The girl grows up to abhor injustice perpetrated by the king and the affluent in the land. Speaking on the film, Innocent said, “it dwells on women empowerment. A girl should be allowed to contribute her quota to change in the society. We need to start giving women more attention and opportunity to express themselves.”
He said, “in the last 10 years, I have been advocating for the right of women and children in the society. I’m more dedicated to that than ever. My last project, Pillars of Africa, also deals with issues affecting women in the society. It’s a story on sex slavery and human trafficking. I also worked with agencies such as The National Agency for the Prohibition of Trafficking in Persons (NAPTIP).
“I have succeeded in helping in arresting sex and human traffickers. Few weeks ago, an Indian woman in Nigeria through our investigation, was arrested for trafficking girls from Nepal to Nigeria. I am so happy that the world is moving from those days when our girls are forced to stay home. Maybe if we elect a female president or vice president in this country, there will be a change. Over the years, men have failed in the area of leadership in Nigeria, so, we need to start giving women the chance.”

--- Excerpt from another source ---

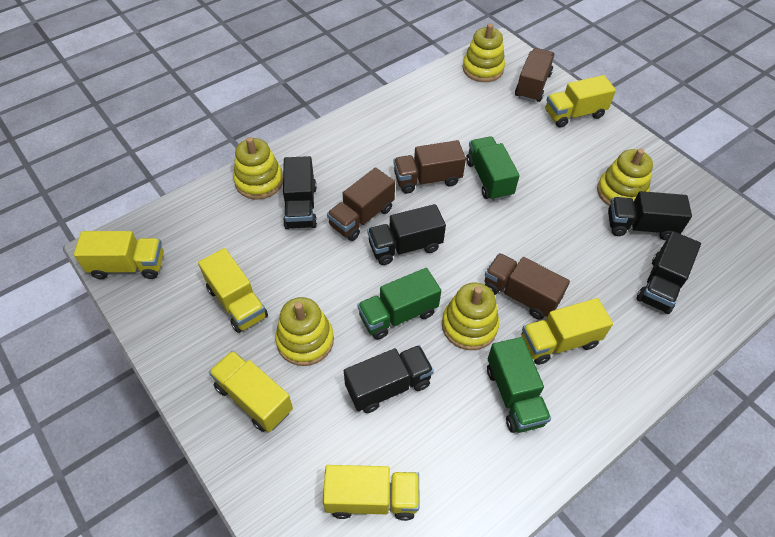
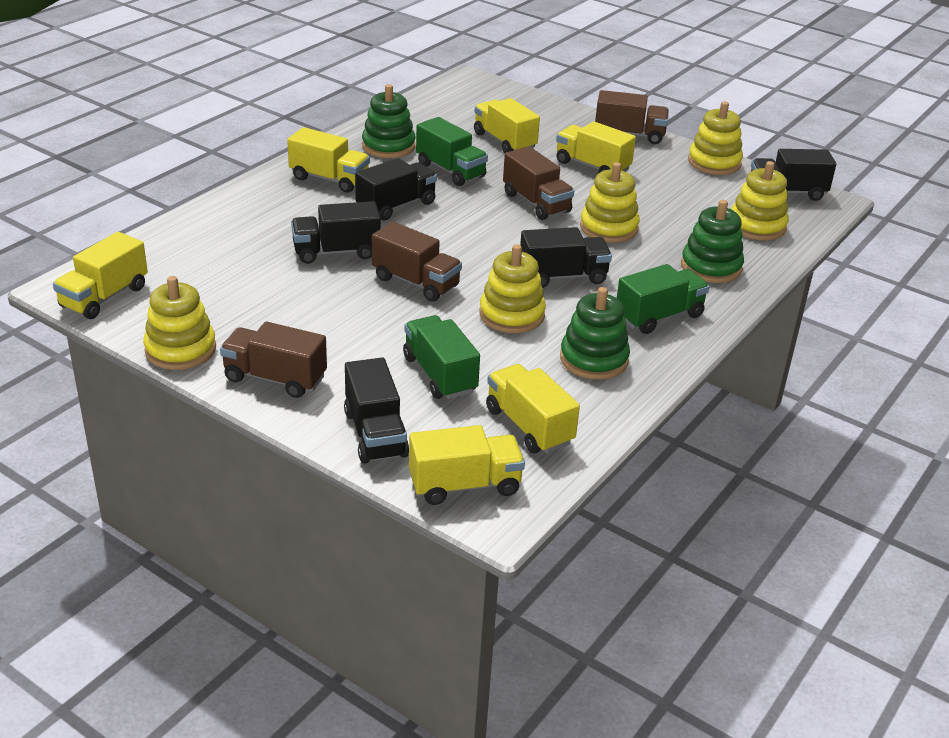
green stacking toy: 0 -> 3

He added, “We want to do a film that can stand international market and our plan is to release the film on or after Easter 2021. We left for set on December 2, 2020 and we hope we don’t observe Christmas on location. We will be filming in Owode, Idi-Iroko and there is going to be a lot of computer-generated imagery (CGI).”
Bello, who plays the role of a queen, said, “this film is going to be a tiny drop in the bucket of lessons we can teach our children, especially in this part of the world where we pay more attention to the male child and treat them to think they are kings, while we teach the girl child to feel she is just a helper. We don’t have to get involved in segregation of the male and female gender. We need one another to survive and when a man who is the head of the household is not there, the woman should take his place, so, we hope young girls will watch this film and say to them, ‘I can do that, I can make a difference’, knowing that kings are selfish about their kingdoms.”